Menjadi Sederhana di Media Sosial


Menjadi Sederhana di Media Sosial
 


Ditengah keheningan, suasana memaksaku untuk dapat terhubung dengan orang lain. Beberapa detik selanjutnya, wajahku sudah terpapar dengan cahaya layar handphone yang sudah terkoneksi dengan internet dan media sosial. Aku ber-Aparatte-, menghilang, kemudian jatuh-terjerembab, terdesak dengan derasnya arus informasi, aku jatuh dalam keriuhan ‘koneksi’. Dan bermenit-menit selanjutnya, aku memenuhi tuntutan otakku, “aku tidak benar-benar sendiri’.
Aku percaya, siapapun orangnya, pasti mengalami jeda, sebuah suasana yang menuntut untuk dapat terhubung dengan orang lain. Layaknya sebuah kodrati, “manusia butuh orang lain”. Sebelum aku menulis ini, aku melakukan riset dan mencari dasar, sebuah teori tentang apa yang sebenarnya dibutuhkan seonggok daging yang disebut manusia ini. Dan aku menemukannya, bejibun teori sebenarnya, Aah aku tidak mau tulisan ini membosankan, biar itu jadi urusan fakultas sebelah.  Mari kita agak berfilosofis.
Beberapa hari aku membaca tentang apa hal yang paling membuat manusia menjadi bahagia, dan kau tau? cinta dan keterhubunganlah yang menjadi nomor wahid, sebentar biar kuperjelas, ini cinta yang bersifat universal, bukan cinta kamu dengan dia yang memilih dia yang sebenarnya dia tidak cinta dia, dan dia memilih dia, yang sebenarnya dia memilih kamu sebagai pilihan dia. Sebentar, sepertinya aku butuh air!
Sebenarnya yang paling bikin baper, lebih spesifik lagi, Malsow (ahli psikologi) secara cerdas mengatakan—dan aku sangat setuju dengannya—, bahwa kebutuhan mendasar manusia salah satunya adalah butuh ‘perhatian’, sebuah kebutuhan harga diri untuk mendapatkan peng-aku-an dari orang lain, kita butuh dianggap ada.
Bentar! HPku bergetar, notifikasi baru bermunculan. Aku masih dalam ilusi keramaian media sosial. Biar kupermudah, menurutku ada keterhubungan antara kebutuhan manusia yang kujelaskan dengan media sosial. Mau menebak? Betul, yah aku menganggap bahwa secara ajaib media sosila memberikan ruang yang luas untuk berinteraksi dan kemudahan pengakuan dari orang lain lewat like, share dan komentar dari para netizen budiman.  
Namun, ada resah dalam dada ini, byuh byuh [!]. Mari kuperjelas, berinterkasi di media sosial sangatlah mudah, cukup melihat sebuah postingan sebuah akun, kemudian menentukan, apakah menarik, apakah perlu untuk memberi like, komentar atau beralih melalui personal message untuk postingan yang dibuat.
Teman, ada hal yang entah aku saja atau kamu juga merasakan, bahwa untuk mendapatkan perhatian di media sosial itu tidak mudah, ada hal yang harus dibayar. Dan aku resah karenanya.

Bagian Latihan →
1. Dalam teks yang dikaji, hal apa yang menjadi nomor wahid dalam membuat manusia bahagia?
2. Terjemahkan kalimat dari teks yang dikaji ini ke dalam bahasa Inggris: "Aku percaya, siapapun orangnya, pasti mengalami jeda, sebuah suasana yang menuntut untuk dapat terhubung dengan orang lain."
3. Teks yang dikaji menyebutkan cara mendapatkan pengakuan dari orang lain di media sosial. Sebutkan semua cara tersebut.

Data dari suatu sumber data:
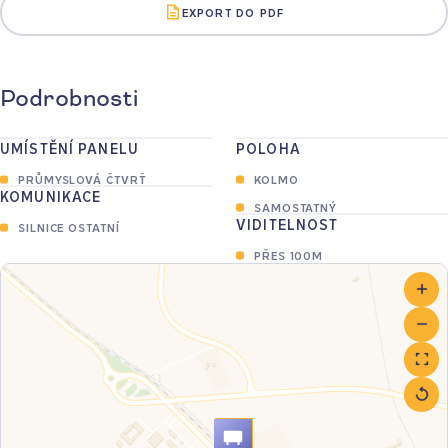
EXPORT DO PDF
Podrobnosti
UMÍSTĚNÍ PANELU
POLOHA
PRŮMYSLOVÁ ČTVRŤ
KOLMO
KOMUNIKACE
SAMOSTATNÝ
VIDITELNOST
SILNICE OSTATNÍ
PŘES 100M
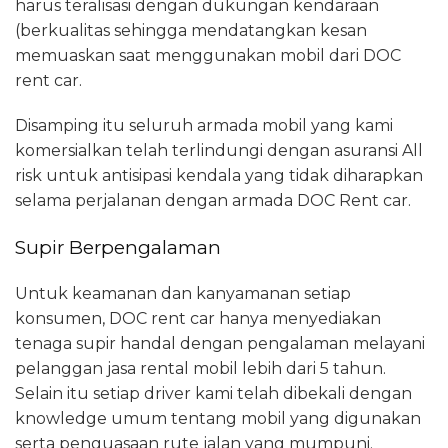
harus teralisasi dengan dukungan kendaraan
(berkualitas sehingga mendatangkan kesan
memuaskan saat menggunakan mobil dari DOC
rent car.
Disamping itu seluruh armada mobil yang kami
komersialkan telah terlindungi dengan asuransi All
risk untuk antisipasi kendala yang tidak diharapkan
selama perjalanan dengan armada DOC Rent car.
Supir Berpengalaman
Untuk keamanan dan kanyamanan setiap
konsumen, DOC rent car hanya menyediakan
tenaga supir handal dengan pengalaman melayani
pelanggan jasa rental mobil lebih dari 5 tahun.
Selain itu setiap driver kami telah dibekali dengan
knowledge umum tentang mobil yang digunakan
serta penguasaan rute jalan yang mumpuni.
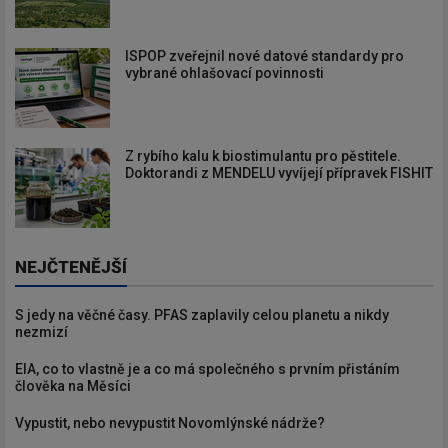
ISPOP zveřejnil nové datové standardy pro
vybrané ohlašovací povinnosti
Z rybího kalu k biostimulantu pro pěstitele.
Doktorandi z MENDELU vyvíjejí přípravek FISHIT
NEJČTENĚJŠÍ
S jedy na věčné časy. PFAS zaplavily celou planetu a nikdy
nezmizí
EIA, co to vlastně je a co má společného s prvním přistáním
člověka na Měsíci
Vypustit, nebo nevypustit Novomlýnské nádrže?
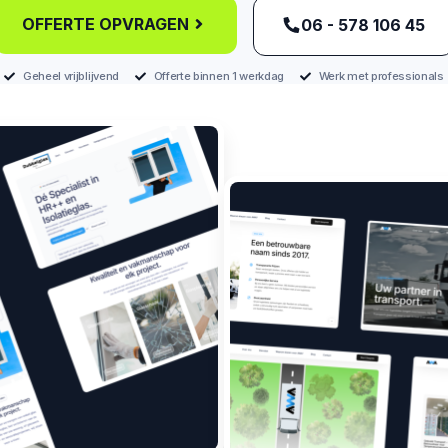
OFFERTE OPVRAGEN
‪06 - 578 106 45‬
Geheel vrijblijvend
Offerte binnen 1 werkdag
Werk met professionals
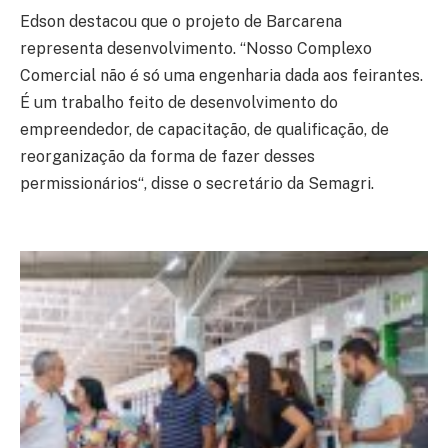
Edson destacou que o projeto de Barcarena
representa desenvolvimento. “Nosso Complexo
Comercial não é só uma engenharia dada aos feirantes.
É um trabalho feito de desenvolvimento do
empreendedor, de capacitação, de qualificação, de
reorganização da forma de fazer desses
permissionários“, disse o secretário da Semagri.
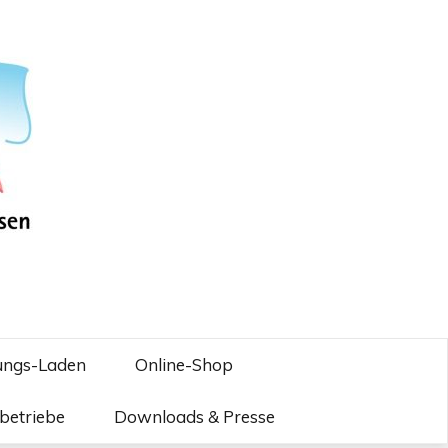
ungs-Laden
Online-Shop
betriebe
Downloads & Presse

Jawaban per Tugas →
1. Cinta dan keterhubungan.

2. I believe that anyone, whoever they are, surely experiences a pause, a situation that demands being able to connect with other people.

3. Like, share, dan komentar.